Fluck applied his analytical skills to the problem and realized he had to upgrade his repertoire and bide his time until the tech outlook improved improved. His survey of the job market convinced him that he should learn Ruby on Rails, the hottest language in the industry. (InfoWorld's Peter Wayner has surveyed Ruby and the other six ascendant programming languages. He's also surveyed which scripting languages are worth investing in.) Rather than returning to school, he founded his own company and developed a website called Footbalistic crammed with soccer statistics for the rabid fan. It was hardly a coincidence that its architecture is based on Ruby.

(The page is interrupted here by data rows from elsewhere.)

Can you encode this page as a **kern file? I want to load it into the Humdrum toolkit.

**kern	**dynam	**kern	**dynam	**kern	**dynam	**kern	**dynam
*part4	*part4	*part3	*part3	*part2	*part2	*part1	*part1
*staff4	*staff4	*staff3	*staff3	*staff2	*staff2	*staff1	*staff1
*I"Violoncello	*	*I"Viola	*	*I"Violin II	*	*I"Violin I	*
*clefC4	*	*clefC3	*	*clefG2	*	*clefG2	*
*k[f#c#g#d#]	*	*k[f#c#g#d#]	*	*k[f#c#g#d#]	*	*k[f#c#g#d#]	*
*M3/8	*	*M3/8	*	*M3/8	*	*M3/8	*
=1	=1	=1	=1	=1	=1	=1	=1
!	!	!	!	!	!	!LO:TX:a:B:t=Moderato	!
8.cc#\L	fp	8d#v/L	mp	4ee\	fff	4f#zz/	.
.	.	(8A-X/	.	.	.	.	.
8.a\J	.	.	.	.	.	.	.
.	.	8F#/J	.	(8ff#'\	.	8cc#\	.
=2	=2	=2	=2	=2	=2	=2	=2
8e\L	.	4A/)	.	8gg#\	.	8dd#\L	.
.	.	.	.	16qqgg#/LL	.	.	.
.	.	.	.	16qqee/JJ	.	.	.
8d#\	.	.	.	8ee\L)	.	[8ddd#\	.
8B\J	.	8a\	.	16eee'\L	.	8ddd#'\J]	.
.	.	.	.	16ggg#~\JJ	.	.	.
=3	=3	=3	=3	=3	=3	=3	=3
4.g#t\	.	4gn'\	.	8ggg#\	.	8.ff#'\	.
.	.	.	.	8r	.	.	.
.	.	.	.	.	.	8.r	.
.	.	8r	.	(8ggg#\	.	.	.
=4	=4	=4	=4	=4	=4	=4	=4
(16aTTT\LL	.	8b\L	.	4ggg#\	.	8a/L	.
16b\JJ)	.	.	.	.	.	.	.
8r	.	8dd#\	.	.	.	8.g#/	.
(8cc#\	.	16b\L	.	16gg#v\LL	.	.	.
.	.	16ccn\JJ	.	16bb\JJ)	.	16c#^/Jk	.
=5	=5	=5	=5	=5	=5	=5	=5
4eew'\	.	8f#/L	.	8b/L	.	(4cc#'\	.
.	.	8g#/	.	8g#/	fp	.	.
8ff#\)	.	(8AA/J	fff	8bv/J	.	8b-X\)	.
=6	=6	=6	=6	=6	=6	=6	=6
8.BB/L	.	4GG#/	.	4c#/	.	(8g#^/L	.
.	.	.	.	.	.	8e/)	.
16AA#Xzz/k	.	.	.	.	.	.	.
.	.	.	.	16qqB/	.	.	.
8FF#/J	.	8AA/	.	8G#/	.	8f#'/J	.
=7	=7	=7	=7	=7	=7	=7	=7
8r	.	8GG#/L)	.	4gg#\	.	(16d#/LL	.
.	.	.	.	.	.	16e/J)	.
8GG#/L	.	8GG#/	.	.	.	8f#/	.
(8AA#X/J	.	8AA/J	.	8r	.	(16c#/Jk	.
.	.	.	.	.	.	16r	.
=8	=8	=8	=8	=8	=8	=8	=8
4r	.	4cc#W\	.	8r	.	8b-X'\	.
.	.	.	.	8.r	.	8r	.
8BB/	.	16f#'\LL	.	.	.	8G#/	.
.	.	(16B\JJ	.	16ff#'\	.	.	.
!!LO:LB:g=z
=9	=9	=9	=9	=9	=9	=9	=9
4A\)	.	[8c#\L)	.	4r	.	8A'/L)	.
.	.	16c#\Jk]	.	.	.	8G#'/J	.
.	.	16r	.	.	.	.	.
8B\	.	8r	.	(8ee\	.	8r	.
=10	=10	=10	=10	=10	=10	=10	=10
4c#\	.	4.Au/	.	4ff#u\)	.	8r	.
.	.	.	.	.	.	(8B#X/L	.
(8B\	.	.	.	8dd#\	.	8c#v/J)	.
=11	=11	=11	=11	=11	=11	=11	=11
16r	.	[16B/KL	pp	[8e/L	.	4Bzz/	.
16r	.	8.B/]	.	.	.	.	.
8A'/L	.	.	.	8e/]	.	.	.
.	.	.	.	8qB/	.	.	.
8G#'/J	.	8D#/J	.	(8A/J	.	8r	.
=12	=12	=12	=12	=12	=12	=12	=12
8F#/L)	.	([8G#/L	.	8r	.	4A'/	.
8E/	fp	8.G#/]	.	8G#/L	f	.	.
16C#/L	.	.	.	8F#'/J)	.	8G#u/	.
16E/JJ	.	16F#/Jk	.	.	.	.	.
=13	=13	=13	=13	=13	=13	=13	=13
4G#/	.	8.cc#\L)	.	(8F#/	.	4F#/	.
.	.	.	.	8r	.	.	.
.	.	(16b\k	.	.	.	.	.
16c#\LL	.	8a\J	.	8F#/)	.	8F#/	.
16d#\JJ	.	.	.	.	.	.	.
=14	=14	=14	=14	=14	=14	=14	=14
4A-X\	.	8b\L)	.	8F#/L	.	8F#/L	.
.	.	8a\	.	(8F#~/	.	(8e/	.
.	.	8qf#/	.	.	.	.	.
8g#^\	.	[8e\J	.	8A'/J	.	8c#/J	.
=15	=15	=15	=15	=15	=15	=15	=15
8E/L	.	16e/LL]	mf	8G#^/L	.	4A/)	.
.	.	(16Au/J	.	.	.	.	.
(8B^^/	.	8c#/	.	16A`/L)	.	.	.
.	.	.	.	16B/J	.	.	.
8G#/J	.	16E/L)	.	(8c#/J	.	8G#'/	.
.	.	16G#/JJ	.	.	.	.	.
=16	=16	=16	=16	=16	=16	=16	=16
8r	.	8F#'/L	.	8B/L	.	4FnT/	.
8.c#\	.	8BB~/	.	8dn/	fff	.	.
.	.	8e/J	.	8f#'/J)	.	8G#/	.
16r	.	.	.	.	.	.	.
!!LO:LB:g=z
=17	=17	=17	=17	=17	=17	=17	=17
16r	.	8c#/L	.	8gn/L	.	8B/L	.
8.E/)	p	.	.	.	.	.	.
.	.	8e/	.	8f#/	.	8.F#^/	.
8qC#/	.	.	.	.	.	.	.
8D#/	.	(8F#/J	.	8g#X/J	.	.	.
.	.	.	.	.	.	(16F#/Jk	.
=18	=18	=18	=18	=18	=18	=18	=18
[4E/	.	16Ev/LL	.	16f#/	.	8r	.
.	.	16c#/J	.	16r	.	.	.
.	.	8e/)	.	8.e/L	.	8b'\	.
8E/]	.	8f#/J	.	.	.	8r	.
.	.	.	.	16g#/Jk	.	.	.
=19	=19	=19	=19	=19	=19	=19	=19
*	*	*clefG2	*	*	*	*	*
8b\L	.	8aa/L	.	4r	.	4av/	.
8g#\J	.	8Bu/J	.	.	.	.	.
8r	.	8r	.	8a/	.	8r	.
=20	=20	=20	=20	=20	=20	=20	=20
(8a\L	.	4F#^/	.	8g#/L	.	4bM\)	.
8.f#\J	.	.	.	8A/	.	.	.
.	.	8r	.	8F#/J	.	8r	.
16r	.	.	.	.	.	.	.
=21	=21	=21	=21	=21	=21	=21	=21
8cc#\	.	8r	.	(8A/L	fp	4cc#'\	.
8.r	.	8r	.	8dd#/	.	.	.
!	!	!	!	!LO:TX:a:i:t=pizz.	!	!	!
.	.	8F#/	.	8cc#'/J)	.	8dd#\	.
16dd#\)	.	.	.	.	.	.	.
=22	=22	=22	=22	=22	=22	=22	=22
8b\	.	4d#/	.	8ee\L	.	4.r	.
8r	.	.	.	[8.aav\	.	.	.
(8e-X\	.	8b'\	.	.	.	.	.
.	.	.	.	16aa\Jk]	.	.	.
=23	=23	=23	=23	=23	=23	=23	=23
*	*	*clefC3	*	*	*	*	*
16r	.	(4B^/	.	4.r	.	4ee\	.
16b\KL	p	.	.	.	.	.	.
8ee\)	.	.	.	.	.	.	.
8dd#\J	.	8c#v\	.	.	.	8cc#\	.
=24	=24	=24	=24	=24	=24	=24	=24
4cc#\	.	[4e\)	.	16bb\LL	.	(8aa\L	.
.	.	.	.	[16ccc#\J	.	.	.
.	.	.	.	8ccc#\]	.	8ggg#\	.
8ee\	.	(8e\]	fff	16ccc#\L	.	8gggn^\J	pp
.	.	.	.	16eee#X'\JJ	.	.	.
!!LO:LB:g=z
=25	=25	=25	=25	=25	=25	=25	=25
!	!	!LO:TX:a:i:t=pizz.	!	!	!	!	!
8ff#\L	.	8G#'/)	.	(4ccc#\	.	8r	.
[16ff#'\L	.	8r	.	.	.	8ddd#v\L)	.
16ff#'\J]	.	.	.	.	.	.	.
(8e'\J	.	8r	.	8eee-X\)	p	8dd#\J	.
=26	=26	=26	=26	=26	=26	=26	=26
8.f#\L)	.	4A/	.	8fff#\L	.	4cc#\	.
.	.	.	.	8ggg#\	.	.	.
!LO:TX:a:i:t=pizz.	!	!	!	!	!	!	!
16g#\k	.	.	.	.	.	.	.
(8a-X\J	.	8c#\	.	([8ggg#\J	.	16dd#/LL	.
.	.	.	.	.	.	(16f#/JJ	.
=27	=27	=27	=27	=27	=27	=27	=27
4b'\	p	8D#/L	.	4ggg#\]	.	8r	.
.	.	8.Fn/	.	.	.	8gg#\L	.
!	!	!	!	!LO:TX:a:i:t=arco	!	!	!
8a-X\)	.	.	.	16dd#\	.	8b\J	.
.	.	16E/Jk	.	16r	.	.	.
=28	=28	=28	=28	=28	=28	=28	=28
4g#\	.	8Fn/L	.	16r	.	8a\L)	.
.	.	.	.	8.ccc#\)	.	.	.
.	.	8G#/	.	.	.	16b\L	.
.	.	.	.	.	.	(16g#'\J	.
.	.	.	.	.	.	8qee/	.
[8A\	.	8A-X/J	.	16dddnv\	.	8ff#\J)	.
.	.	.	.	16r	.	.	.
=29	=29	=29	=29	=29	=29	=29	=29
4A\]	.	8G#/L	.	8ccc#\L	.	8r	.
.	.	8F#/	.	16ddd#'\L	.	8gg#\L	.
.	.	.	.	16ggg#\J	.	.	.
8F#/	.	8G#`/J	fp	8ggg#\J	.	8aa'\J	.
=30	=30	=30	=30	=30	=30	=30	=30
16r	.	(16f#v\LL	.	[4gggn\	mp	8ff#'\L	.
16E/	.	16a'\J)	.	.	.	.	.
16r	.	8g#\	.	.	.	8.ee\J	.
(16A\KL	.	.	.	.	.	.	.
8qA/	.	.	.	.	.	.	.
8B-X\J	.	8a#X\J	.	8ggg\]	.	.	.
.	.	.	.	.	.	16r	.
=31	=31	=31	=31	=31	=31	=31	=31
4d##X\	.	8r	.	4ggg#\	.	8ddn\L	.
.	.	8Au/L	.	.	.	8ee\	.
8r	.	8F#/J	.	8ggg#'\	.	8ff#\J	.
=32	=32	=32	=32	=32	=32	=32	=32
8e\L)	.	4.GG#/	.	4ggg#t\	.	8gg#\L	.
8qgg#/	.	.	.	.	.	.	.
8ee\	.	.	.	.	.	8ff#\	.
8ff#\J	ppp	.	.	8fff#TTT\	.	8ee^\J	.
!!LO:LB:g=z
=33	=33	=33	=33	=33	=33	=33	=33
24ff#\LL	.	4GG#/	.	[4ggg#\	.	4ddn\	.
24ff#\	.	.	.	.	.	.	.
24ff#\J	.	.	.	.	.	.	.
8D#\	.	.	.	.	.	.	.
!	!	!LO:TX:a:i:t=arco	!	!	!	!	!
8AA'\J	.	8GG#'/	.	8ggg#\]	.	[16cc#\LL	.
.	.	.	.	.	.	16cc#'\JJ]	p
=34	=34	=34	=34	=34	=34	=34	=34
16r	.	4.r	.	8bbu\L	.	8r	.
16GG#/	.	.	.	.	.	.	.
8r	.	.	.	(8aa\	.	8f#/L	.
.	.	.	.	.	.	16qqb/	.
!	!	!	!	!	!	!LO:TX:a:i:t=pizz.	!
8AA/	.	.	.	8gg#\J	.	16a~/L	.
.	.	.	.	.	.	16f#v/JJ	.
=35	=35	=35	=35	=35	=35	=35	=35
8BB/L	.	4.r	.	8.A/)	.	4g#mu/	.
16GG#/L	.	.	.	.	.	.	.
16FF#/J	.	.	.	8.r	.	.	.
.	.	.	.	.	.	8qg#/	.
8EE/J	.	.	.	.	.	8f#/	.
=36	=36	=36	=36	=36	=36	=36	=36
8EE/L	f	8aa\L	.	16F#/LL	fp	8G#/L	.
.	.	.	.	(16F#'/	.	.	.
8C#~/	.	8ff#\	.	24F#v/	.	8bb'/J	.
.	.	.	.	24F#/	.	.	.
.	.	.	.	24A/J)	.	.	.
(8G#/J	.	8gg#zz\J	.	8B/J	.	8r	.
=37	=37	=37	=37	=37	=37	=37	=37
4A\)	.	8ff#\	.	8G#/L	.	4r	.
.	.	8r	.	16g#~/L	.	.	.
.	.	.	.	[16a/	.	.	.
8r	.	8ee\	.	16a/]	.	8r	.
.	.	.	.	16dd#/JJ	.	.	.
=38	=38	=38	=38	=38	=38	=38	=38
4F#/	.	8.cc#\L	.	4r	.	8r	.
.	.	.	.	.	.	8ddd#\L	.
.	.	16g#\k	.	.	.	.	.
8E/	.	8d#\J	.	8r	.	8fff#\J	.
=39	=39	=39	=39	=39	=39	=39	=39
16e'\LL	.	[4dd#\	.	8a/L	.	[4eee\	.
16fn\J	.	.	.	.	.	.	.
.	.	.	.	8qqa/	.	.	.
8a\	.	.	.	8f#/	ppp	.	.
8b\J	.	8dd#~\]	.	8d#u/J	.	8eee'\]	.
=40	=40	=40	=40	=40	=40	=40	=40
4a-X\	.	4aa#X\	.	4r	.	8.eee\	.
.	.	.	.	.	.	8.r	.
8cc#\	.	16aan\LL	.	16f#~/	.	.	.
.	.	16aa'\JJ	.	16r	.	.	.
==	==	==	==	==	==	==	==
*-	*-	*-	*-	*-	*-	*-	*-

Footbalistic failed, but not before Fluck had mastered Ruby on Rails and gained more than two years of demonstrable experiencing using it. By last spring, he was ready to attack the job market again. He posted his résumé on a Monday evening and by 7:30 a.m. the next morning had gotten at least 20 calls, some from recruiters with leads to multiple positions. "If I hadn't taken down my résumé, I would have had to hire a secretary," he jokes. Before long, he had a trio of actual offers, then a new job.
How strong is the tech jobs boom? Right now, the market for men and women in high-tech looks very strong. "It feels a lot like the late '90s," says Axel Kratell, who had little trouble landing a job as a product manager at Kaazing, a company developing applications of the HTML5 WebSocket protocol, after a stint with Cisco Systems.
Talk to anybody in tech and you'll hear analogies to the dot-com boom. A lot has changed since then, but today's job market is nearly as hot.
One way to gauge the growth is to look at job listings on Dice, one of the oldest and likely the largest techie job board in the country. At the beginning of 2010, there were 48,571 listing for tech jobs, including contract and part-time positions. That total has climbed steadily every month. At the beginning of October 2011, Dice listed 83,567 openings, an increase of 72% over January 2010, and 18% higher than October 2010.
Dice is admittedly an imperfect barometer of the job market. According to the U.S. Bureau of Labor Statistics, there were just under 3.3 million people working in IT-related technology jobs in the United States as of May 2010. But because the bureau has been hurt by budget cuts, it will not publish more current statistics until well into 2012.